TEXT EXCERPT.
##########
S. Sudan Central Bank increases interest rates to stabilize prices, economy

By Deng Machol

Central Bank Governor Dier Tong Ngor

Juba – South Sudan central bank has increased interest rates to fix the exchange rate in order to stabilize the country’s economy.

 Dier Tong Ngor, the newly appointed governor of the Bank of South Sudan (BOSS) said the monetary institution has increased its interest rate to 15 percent as one of the measures taken to address rapid depreciation and inflation in the country.

However, the measures were discussed at an extraordinary meeting convened on Thursday at the backdrop of the rapid depreciation of the South Sudanese Pound (SSP) and the prevailing spiraling inflation, chaired by  governor Tong, a former governor of the same institution from May 2018 to January of this year and was reappointed on Monday, this week.

Governor Tong said the bank’s Monetary Policy Committee resolved five resolutions aimed at tackling the devaluation.

Among the policies agreed upon is the increment of bank interest rate to 15 percent.

The bank’s reserve requirement rate for commercial banks and cash reserve ratio has been increased to 20 percent.

The bank also said it will introduce bills to manage liquidity.

The new policy is in sharp contrast to that put forward by the bank three months ago. In July, the bank had reduced the interest rate from 13 percent to 10 percent.

Addressing members of the press on Friday in Juba, Tong expressed hopes that the bank will mitigate the current hyperinflation.

“The Monetary Policy Committee (MPC) of the central bank noted that the economy is severely battered and shocked due to external factors like COVID-19 and also the low prices of oil in the international market which led to considerable fiscal imbalances in the country and also which constrained the performance of the financial sector particularly the banking sector,” said Tong.

The Eastern African’s youngest nation has three exchange rates – one from the central bank, commercial banks, and another from the so-called parallel or unofficial market.

The South Sudanese Pounds has been depreciating drastically following the drop of the country’s oil revenues and irregularities in the collection of non-oil revenue.

As of now, 100 US dollar sold at about 55,000 South Sudanese Pounds in the black market, while at the Central Bank, 100 dollar sells at 17,100 pounds.

Consumers had complained of a sharp rise in the prices of basic commodities while traders have also raised concerns over their inability to access hard currency for importing goods.

The country’s economists have repeatedly called for structural and institutional reforms to address the country’s economic woes.

“We need to make sure that the prices are at-least stable, and when they are stabled through other measures like increasing productivity or reducing our foreign exchange demand. We can slowly begin to improve things,” Tong told reporters.
##########
Extend the news report above on the South Sudan central bank's interest rate increase, beginning after its final sentence.

PROVIDED RECORDS.
##########
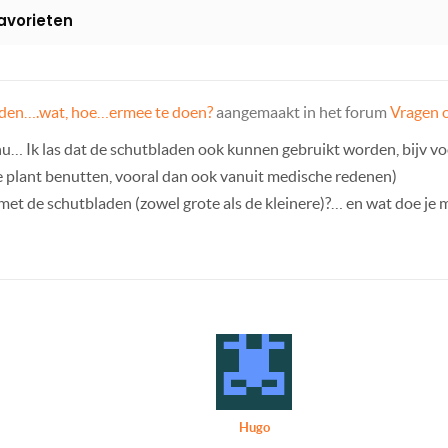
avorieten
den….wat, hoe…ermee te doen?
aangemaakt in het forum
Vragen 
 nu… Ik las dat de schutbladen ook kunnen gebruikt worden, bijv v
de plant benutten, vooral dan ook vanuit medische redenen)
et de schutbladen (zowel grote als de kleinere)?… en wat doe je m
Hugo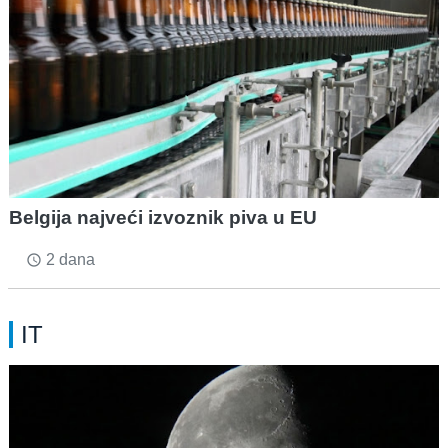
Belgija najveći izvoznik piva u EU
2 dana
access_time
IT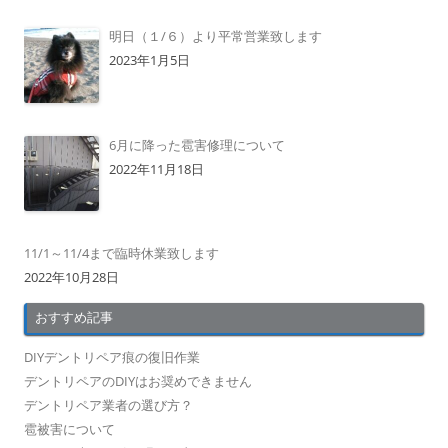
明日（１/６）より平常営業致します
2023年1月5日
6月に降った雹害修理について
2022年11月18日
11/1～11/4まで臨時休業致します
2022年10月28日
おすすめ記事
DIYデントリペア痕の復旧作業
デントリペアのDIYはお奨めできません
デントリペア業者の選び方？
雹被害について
##########
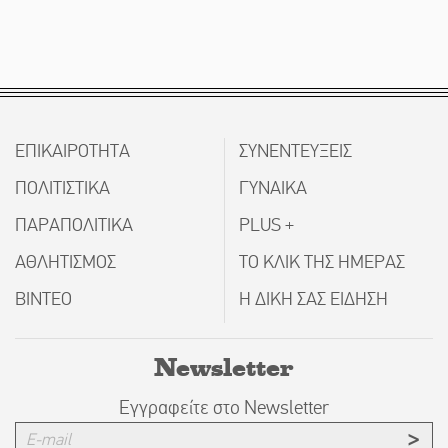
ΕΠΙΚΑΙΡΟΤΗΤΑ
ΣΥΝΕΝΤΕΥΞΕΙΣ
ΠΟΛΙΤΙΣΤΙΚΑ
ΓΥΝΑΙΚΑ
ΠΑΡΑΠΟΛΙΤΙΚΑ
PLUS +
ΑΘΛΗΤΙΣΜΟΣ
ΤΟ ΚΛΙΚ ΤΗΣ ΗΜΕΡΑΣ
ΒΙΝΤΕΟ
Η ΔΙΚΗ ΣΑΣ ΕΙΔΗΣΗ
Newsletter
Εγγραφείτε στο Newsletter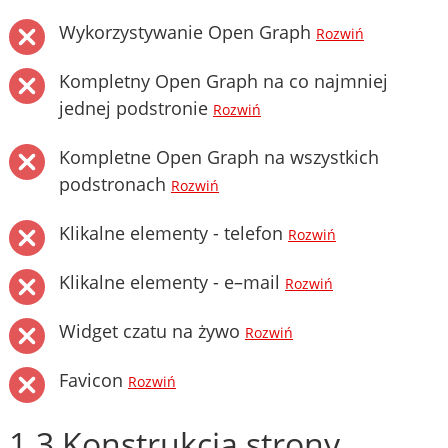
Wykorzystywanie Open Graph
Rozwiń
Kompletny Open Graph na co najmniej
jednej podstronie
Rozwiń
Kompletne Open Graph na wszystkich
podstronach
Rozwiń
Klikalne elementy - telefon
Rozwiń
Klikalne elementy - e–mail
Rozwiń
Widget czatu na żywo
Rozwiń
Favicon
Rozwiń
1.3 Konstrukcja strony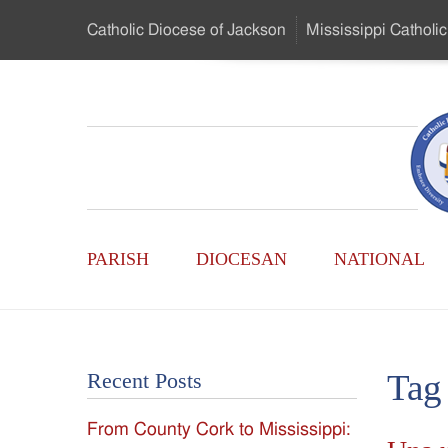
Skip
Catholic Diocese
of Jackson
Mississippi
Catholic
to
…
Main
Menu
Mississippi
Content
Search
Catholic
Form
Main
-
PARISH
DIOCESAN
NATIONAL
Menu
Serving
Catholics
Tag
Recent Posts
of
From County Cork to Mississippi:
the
##########
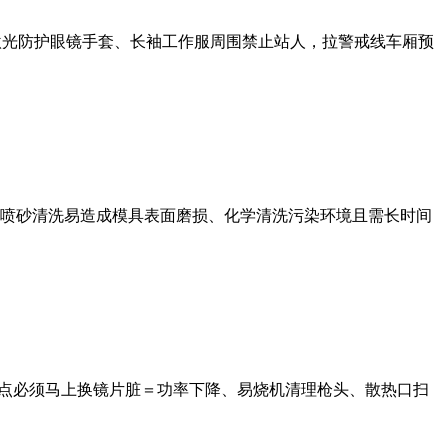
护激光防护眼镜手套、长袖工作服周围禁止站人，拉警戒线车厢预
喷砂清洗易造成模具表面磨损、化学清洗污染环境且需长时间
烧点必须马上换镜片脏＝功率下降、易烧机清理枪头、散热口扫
##########
ANSWER BOX.
In August, the former governor of the central bank told the press that the top bank did not have enough foreign reserves as it used to due to low revenue collections and conditions created by the coronavirus pandemic.

The minister of trade and industry had also earlier told a select parliamentary committee that the bank was unable to regulate operations of commercial banks because of a huge debt it owes them.

The Equity, Ivory, KCB, Ecobank, and Cooperative Bank are demanding about $92 million from the central bank.

In October, Kiir’s government announced plans to inject hard currency into the market through the central bank and other commercial banks to control a run against the pound and stabilize commodity prices, but is yet.

“To impose these new policies, we will raise the policy rate that is the interest rate of the central bank, the rate which we use when we are lending to the government or commercial banks. We will raise that rate immediately to 15 percent,” Tong said. “Also we will increase the reserve requirement ratio that is by law imposed on the deposit of commercial banks to 20 percent.”

Tong further said the bank will step up its supervisory role by continuously monitoring the cash involved of the commercial banks. 

“We know that commercial banks also keep cash in their vaults and the cash has to be used in a way that supports the economy,” he added. “These are the immediate measures that we are taking as a monetary policy but we will also work very closely with the ministry of finance and other partners to ensure that we address the broader macroeconomic situations.”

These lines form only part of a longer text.